• [WHAT IS EXPECTED]
Starting at the line that holds "##### Wayne State University", transcribe every line to the end of the data exactly; include no other lines.

___ EXTRACTED DATA

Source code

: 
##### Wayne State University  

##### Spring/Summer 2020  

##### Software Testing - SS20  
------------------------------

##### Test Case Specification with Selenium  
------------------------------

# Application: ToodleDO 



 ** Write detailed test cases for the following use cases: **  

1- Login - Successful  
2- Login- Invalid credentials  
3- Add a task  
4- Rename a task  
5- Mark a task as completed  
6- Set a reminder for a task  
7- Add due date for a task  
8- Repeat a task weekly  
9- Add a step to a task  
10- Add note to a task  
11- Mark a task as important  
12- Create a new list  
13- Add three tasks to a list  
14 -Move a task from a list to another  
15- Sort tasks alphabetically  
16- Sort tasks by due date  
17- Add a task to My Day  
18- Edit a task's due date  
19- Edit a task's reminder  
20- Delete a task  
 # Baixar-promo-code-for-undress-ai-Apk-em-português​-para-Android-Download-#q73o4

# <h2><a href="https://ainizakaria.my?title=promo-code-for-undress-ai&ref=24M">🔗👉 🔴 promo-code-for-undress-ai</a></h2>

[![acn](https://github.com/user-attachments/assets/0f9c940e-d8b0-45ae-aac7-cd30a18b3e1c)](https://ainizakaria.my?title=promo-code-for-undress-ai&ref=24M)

______

• [RESPONSE AREA]
##### Wayne State University  

##### Spring/Summer 2020  

##### Software Testing - SS20  
------------------------------

##### Test Case Specification with Selenium  
------------------------------

# Application: ToodleDO 



 ** Write detailed test cases for the following use cases: **  

1- Login - Successful  
2- Login- Invalid credentials  
3- Add a task  
4- Rename a task  
5- Mark a task as completed  
6- Set a reminder for a task  
7- Add due date for a task  
8- Repeat a task weekly  
9- Add a step to a task  
10- Add note to a task  
11- Mark a task as important  
12- Create a new list  
13- Add three tasks to a list  
14 -Move a task from a list to another  
15- Sort tasks alphabetically  
16- Sort tasks by due date  
17- Add a task to My Day  
18- Edit a task's due date  
19- Edit a task's reminder  
20- Delete a task  
 # Baixar-promo-code-for-undress-ai-Apk-em-português​-para-Android-Download-#q73o4

# <h2><a href="https://ainizakaria.my?title=promo-code-for-undress-ai&ref=24M">🔗👉 🔴 promo-code-for-undress-ai</a></h2>

[![acn](https://github.com/user-attachments/assets/0f9c940e-d8b0-45ae-aac7-cd30a18b3e1c)](https://ainizakaria.my?title=promo-code-for-undress-ai&ref=24M)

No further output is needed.